### [Study text]

Start of Block

For consumers, free is usually good. When the freebie might help you avoid a heart attack, that's usually better.

Retail grocery store competition is fierce, and Wegmans is trying to get an edge by giving away - yes, free - a generic version of what was the world's best-selling drug, the cholesterol medicine Lipitor.

Based in Rochester, N.Y., Wegmans has several stores in the Philadelphia area. Jo Natale, Wegmans' director of media relations, would not say how many new customers the program had generated, but the company decided to extend the offer at least through the end of 2013 after first planning to end it in April.

A prescription is still required for atorvastatin, the generic name for the brand-name Lipitor, made by Pfizer Inc. The medicine would have sold for $67.88 for 30 tablets and $191.08 for 90 tablets in 2012 if the customer had no insurance to offset the cost.

Grocery stores often use a loss leader, a product priced low enough to lead customers to the store. Even if the company loses money on sales of the advertised product, it will profit from sales of higher-priced items.

Groceries with pharmacies have used that approach with some prescription medicine, hoping customers also buy other medication and groceries.

"When grocery stores do a loss leader, it's usually milk or something that appeals to a large segment of customers," said Barbara Kahn, director of the Jay H. Baker Retailing Center at the University of Pennsylvania's Wharton School. "Secondly, Lipitor is such a well-known brand, and you might have some that are reluctant to leave the brand-name version. But free is definitely a way to incent people to change. That is pretty innovative."

End of Block

### [Data for analysis]
Start of Block

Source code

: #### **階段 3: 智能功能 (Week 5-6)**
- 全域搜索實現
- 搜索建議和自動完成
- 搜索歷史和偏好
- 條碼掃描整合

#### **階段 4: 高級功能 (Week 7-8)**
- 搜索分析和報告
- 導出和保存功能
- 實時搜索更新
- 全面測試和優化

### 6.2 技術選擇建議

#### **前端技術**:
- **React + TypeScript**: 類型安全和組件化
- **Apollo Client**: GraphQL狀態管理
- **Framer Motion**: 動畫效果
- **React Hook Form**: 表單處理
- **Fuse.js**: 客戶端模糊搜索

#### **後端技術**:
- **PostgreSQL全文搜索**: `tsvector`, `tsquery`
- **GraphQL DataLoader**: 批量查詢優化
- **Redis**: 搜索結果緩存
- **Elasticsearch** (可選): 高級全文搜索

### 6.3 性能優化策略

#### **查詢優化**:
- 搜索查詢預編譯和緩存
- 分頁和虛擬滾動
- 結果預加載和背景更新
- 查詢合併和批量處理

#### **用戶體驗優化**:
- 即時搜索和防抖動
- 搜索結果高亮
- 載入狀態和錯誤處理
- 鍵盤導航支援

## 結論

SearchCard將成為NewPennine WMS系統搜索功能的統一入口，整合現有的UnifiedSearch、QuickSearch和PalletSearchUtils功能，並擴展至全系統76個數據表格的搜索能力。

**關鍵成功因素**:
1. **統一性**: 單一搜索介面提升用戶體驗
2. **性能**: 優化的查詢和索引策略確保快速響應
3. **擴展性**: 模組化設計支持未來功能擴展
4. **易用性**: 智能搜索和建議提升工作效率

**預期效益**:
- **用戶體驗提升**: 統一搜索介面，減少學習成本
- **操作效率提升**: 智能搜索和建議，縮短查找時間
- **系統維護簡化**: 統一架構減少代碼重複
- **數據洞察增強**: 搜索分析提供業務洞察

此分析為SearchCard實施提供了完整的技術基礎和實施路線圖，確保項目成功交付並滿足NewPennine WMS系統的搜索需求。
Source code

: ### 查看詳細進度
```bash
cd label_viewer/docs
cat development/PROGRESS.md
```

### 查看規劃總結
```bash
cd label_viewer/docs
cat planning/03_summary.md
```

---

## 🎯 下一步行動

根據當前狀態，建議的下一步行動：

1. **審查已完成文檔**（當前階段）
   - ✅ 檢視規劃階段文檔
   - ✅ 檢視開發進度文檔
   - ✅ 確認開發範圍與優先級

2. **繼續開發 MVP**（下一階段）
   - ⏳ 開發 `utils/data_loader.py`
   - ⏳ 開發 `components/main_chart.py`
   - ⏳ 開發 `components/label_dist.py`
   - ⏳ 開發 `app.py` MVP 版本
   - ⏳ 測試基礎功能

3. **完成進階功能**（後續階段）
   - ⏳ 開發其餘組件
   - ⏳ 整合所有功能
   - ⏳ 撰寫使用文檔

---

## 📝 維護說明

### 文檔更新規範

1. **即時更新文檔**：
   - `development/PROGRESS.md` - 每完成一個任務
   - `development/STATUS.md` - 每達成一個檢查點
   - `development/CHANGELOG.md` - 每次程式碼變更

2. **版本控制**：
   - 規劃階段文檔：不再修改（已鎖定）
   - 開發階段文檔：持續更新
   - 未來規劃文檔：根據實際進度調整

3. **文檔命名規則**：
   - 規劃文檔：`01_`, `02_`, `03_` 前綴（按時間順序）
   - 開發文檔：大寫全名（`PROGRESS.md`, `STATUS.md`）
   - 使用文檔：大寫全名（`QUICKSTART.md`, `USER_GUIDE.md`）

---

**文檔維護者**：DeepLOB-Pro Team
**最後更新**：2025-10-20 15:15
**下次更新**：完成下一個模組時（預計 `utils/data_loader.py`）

End of Block

### [Exercise]
Using the Wegmans article, answer each question below.
1. In what city is Wegmans based?
2. In 2012, what would 90 tablets of atorvastatin have cost a customer with no insurance?
3. According to Barbara Kahn, what do grocery stores usually use as a loss leader?

### [Exercise result]
1. Rochester, N.Y.
2. $191.08
3. Milk or something that appeals to a large segment of customers